• EXERCISE MATERIALS:
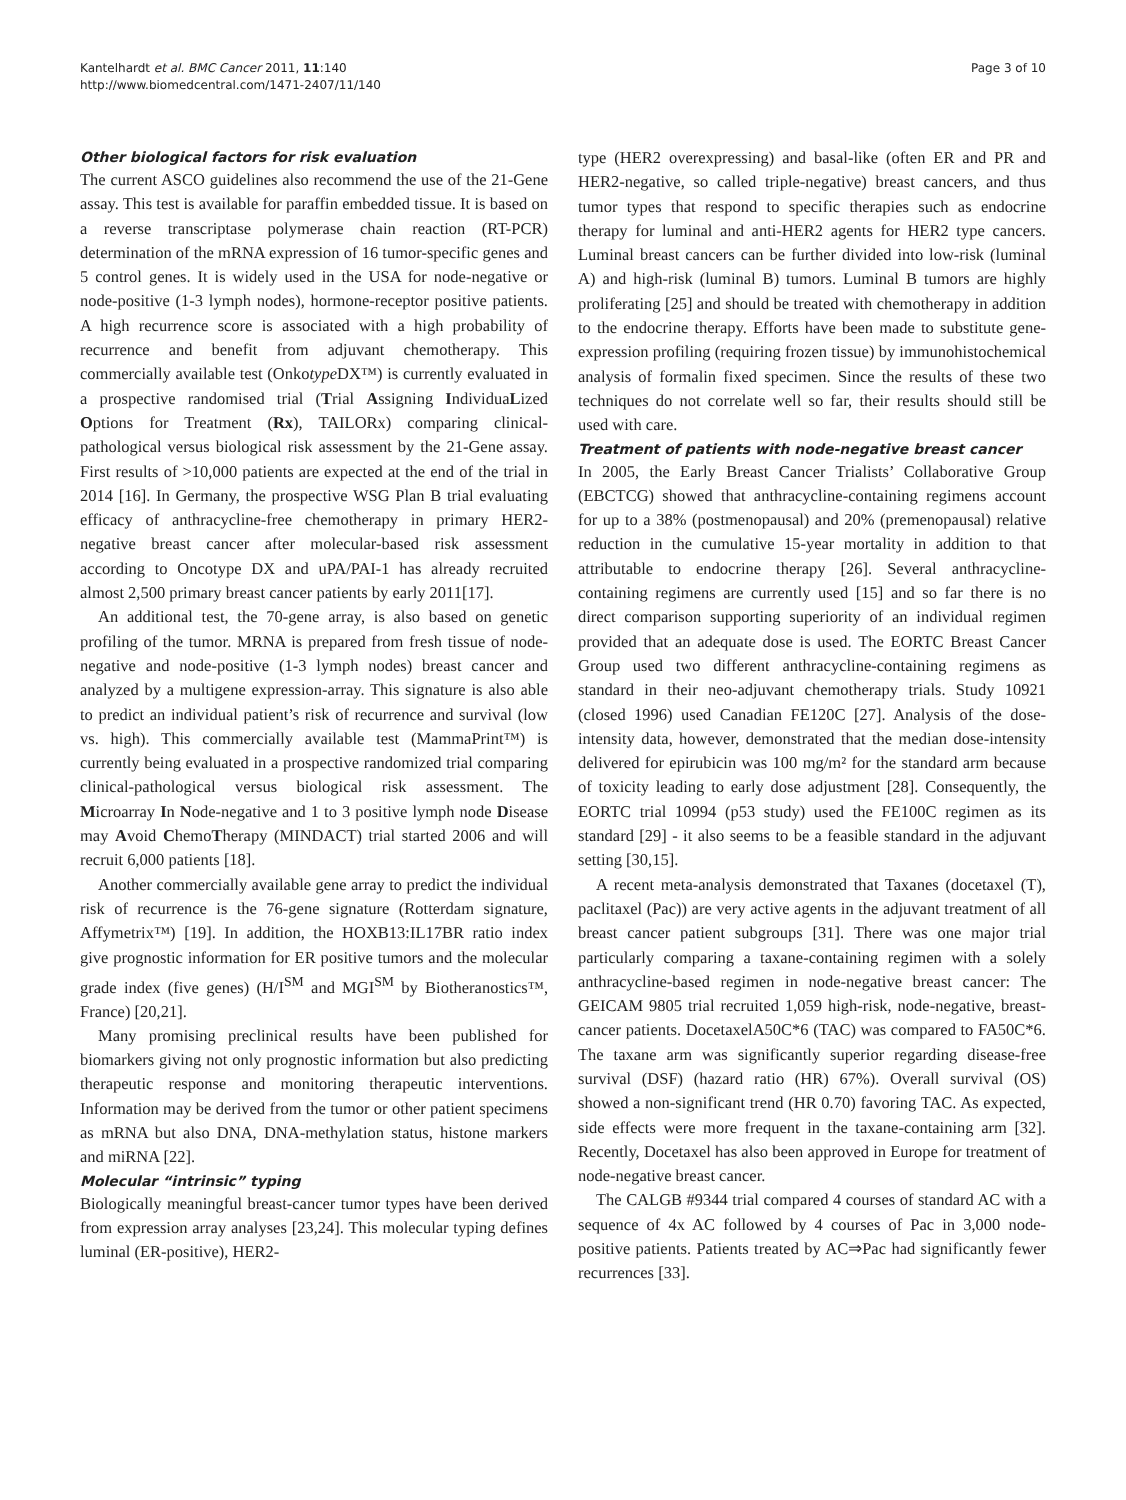Kantelhardt et al. BMC Cancer 2011, 11:140
http://www.biomedcentral.com/1471-2407/11/140
Page 3 of 10
Other biological factors for risk evaluation
The current ASCO guidelines also recommend the use of the 21-Gene assay. This test is available for paraffin embedded tissue. It is based on a reverse transcriptase polymerase chain reaction (RT-PCR) determination of the mRNA expression of 16 tumor-specific genes and 5 control genes. It is widely used in the USA for node-negative or node-positive (1-3 lymph nodes), hormone-receptor positive patients. A high recurrence score is associated with a high probability of recurrence and benefit from adjuvant chemotherapy. This commercially available test (Onkotype DX™) is currently evaluated in a prospective randomised trial (Trial Assigning IndividuaLized Options for Treatment (Rx), TAILORx) comparing clinical-pathological versus biological risk assessment by the 21-Gene assay. First results of >10,000 patients are expected at the end of the trial in 2014 [16]. In Germany, the prospective WSG Plan B trial evaluating efficacy of anthracycline-free chemotherapy in primary HER2-negative breast cancer after molecular-based risk assessment according to Oncotype DX and uPA/PAI-1 has already recruited almost 2,500 primary breast cancer patients by early 2011[17].
An additional test, the 70-gene array, is also based on genetic profiling of the tumor. MRNA is prepared from fresh tissue of node-negative and node-positive (1-3 lymph nodes) breast cancer and analyzed by a multigene expression-array. This signature is also able to predict an individual patient’s risk of recurrence and survival (low vs. high). This commercially available test (MammaPrint™) is currently being evaluated in a prospective randomized trial comparing clinical-pathological versus biological risk assessment. The Microarray In Node-negative and 1 to 3 positive lymph node Disease may Avoid ChemoTherapy (MINDACT) trial started 2006 and will recruit 6,000 patients [18].
Another commercially available gene array to predict the individual risk of recurrence is the 76-gene signature (Rotterdam signature, Affymetrix™) [19]. In addition, the HOXB13:IL17BR ratio index give prognostic information for ER positive tumors and the molecular grade index (five genes) (H/I<sup>SM</sup> and MGI<sup>SM</sup> by Biotheranostics™, France) [20,21].
Many promising preclinical results have been published for biomarkers giving not only prognostic information but also predicting therapeutic response and monitoring therapeutic interventions. Information may be derived from the tumor or other patient specimens as mRNA but also DNA, DNA-methylation status, histone markers and miRNA [22].
Molecular “intrinsic” typing
Biologically meaningful breast-cancer tumor types have been derived from expression array analyses [23,24]. This molecular typing defines luminal (ER-positive), HER2-
type (HER2 overexpressing) and basal-like (often ER and PR and HER2-negative, so called triple-negative) breast cancers, and thus tumor types that respond to specific therapies such as endocrine therapy for luminal and anti-HER2 agents for HER2 type cancers. Luminal breast cancers can be further divided into low-risk (luminal A) and high-risk (luminal B) tumors. Luminal B tumors are highly proliferating [25] and should be treated with chemotherapy in addition to the endocrine therapy. Efforts have been made to substitute gene-expression profiling (requiring frozen tissue) by immunohistochemical analysis of formalin fixed specimen. Since the results of these two techniques do not correlate well so far, their results should still be used with care.
Treatment of patients with node-negative breast cancer
In 2005, the Early Breast Cancer Trialists’ Collaborative Group (EBCTCG) showed that anthracycline-containing regimens account for up to a 38% (postmenopausal) and 20% (premenopausal) relative reduction in the cumulative 15-year mortality in addition to that attributable to endocrine therapy [26]. Several anthracycline-containing regimens are currently used [15] and so far there is no direct comparison supporting superiority of an individual regimen provided that an adequate dose is used. The EORTC Breast Cancer Group used two different anthracycline-containing regimens as standard in their neo-adjuvant chemotherapy trials. Study 10921 (closed 1996) used Canadian FE120C [27]. Analysis of the dose-intensity data, however, demonstrated that the median dose-intensity delivered for epirubicin was 100 mg/m² for the standard arm because of toxicity leading to early dose adjustment [28]. Consequently, the EORTC trial 10994 (p53 study) used the FE100C regimen as its standard [29] - it also seems to be a feasible standard in the adjuvant setting [30,15].
A recent meta-analysis demonstrated that Taxanes (docetaxel (T), paclitaxel (Pac)) are very active agents in the adjuvant treatment of all breast cancer patient subgroups [31]. There was one major trial particularly comparing a taxane-containing regimen with a solely anthracycline-based regimen in node-negative breast cancer: The GEICAM 9805 trial recruited 1,059 high-risk, node-negative, breast-cancer patients. DocetaxelA50C*6 (TAC) was compared to FA50C*6. The taxane arm was significantly superior regarding disease-free survival (DSF) (hazard ratio (HR) 67%). Overall survival (OS) showed a non-significant trend (HR 0.70) favoring TAC. As expected, side effects were more frequent in the taxane-containing arm [32]. Recently, Docetaxel has also been approved in Europe for treatment of node-negative breast cancer.
The CALGB #9344 trial compared 4 courses of standard AC with a sequence of 4x AC followed by 4 courses of Pac in 3,000 node-positive patients. Patients treated by AC⇒Pac had significantly fewer recurrences [33].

• YOUR ASSIGNMENT: A faithful, word-for-word version of the records above is needed, with no images in it.

• RESULT OF THIS EXERCISE:
Kantelhardt et al. BMC Cancer 2011, 11:140
http://www.biomedcentral.com/1471-2407/11/140
Page 3 of 10
Other biological factors for risk evaluation
The current ASCO guidelines also recommend the use of the 21-Gene assay. This test is available for paraffin embedded tissue. It is based on a reverse transcriptase polymerase chain reaction (RT-PCR) determination of the mRNA expression of 16 tumor-specific genes and 5 control genes. It is widely used in the USA for node-negative or node-positive (1-3 lymph nodes), hormone-receptor positive patients. A high recurrence score is associated with a high probability of recurrence and benefit from adjuvant chemotherapy. This commercially available test (Onkotype DX™) is currently evaluated in a prospective randomised trial (Trial Assigning IndividuaLized Options for Treatment (Rx), TAILORx) comparing clinical-pathological versus biological risk assessment by the 21-Gene assay. First results of >10,000 patients are expected at the end of the trial in 2014 [16]. In Germany, the prospective WSG Plan B trial evaluating efficacy of anthracycline-free chemotherapy in primary HER2-negative breast cancer after molecular-based risk assessment according to Oncotype DX and uPA/PAI-1 has already recruited almost 2,500 primary breast cancer patients by early 2011[17].
An additional test, the 70-gene array, is also based on genetic profiling of the tumor. MRNA is prepared from fresh tissue of node-negative and node-positive (1-3 lymph nodes) breast cancer and analyzed by a multigene expression-array. This signature is also able to predict an individual patient’s risk of recurrence and survival (low vs. high). This commercially available test (MammaPrint™) is currently being evaluated in a prospective randomized trial comparing clinical-pathological versus biological risk assessment. The Microarray In Node-negative and 1 to 3 positive lymph node Disease may Avoid ChemoTherapy (MINDACT) trial started 2006 and will recruit 6,000 patients [18].
Another commercially available gene array to predict the individual risk of recurrence is the 76-gene signature (Rotterdam signature, Affymetrix™) [19]. In addition, the HOXB13:IL17BR ratio index give prognostic information for ER positive tumors and the molecular grade index (five genes) (H/I<sup>SM</sup> and MGI<sup>SM</sup> by Biotheranostics™, France) [20,21].
Many promising preclinical results have been published for biomarkers giving not only prognostic information but also predicting therapeutic response and monitoring therapeutic interventions. Information may be derived from the tumor or other patient specimens as mRNA but also DNA, DNA-methylation status, histone markers and miRNA [22].
Molecular “intrinsic” typing
Biologically meaningful breast-cancer tumor types have been derived from expression array analyses [23,24]. This molecular typing defines luminal (ER-positive), HER2-
type (HER2 overexpressing) and basal-like (often ER and PR and HER2-negative, so called triple-negative) breast cancers, and thus tumor types that respond to specific therapies such as endocrine therapy for luminal and anti-HER2 agents for HER2 type cancers. Luminal breast cancers can be further divided into low-risk (luminal A) and high-risk (luminal B) tumors. Luminal B tumors are highly proliferating [25] and should be treated with chemotherapy in addition to the endocrine therapy. Efforts have been made to substitute gene-expression profiling (requiring frozen tissue) by immunohistochemical analysis of formalin fixed specimen. Since the results of these two techniques do not correlate well so far, their results should still be used with care.
Treatment of patients with node-negative breast cancer
In 2005, the Early Breast Cancer Trialists’ Collaborative Group (EBCTCG) showed that anthracycline-containing regimens account for up to a 38% (postmenopausal) and 20% (premenopausal) relative reduction in the cumulative 15-year mortality in addition to that attributable to endocrine therapy [26]. Several anthracycline-containing regimens are currently used [15] and so far there is no direct comparison supporting superiority of an individual regimen provided that an adequate dose is used. The EORTC Breast Cancer Group used two different anthracycline-containing regimens as standard in their neo-adjuvant chemotherapy trials. Study 10921 (closed 1996) used Canadian FE120C [27]. Analysis of the dose-intensity data, however, demonstrated that the median dose-intensity delivered for epirubicin was 100 mg/m² for the standard arm because of toxicity leading to early dose adjustment [28]. Consequently, the EORTC trial 10994 (p53 study) used the FE100C regimen as its standard [29] - it also seems to be a feasible standard in the adjuvant setting [30,15].
A recent meta-analysis demonstrated that Taxanes (docetaxel (T), paclitaxel (Pac)) are very active agents in the adjuvant treatment of all breast cancer patient subgroups [31]. There was one major trial particularly comparing a taxane-containing regimen with a solely anthracycline-based regimen in node-negative breast cancer: The GEICAM 9805 trial recruited 1,059 high-risk, node-negative, breast-cancer patients. DocetaxelA50C*6 (TAC) was compared to FA50C*6. The taxane arm was significantly superior regarding disease-free survival (DSF) (hazard ratio (HR) 67%). Overall survival (OS) showed a non-significant trend (HR 0.70) favoring TAC. As expected, side effects were more frequent in the taxane-containing arm [32]. Recently, Docetaxel has also been approved in Europe for treatment of node-negative breast cancer.
The CALGB #9344 trial compared 4 courses of standard AC with a sequence of 4x AC followed by 4 courses of Pac in 3,000 node-positive patients. Patients treated by AC⇒Pac had significantly fewer recurrences [33].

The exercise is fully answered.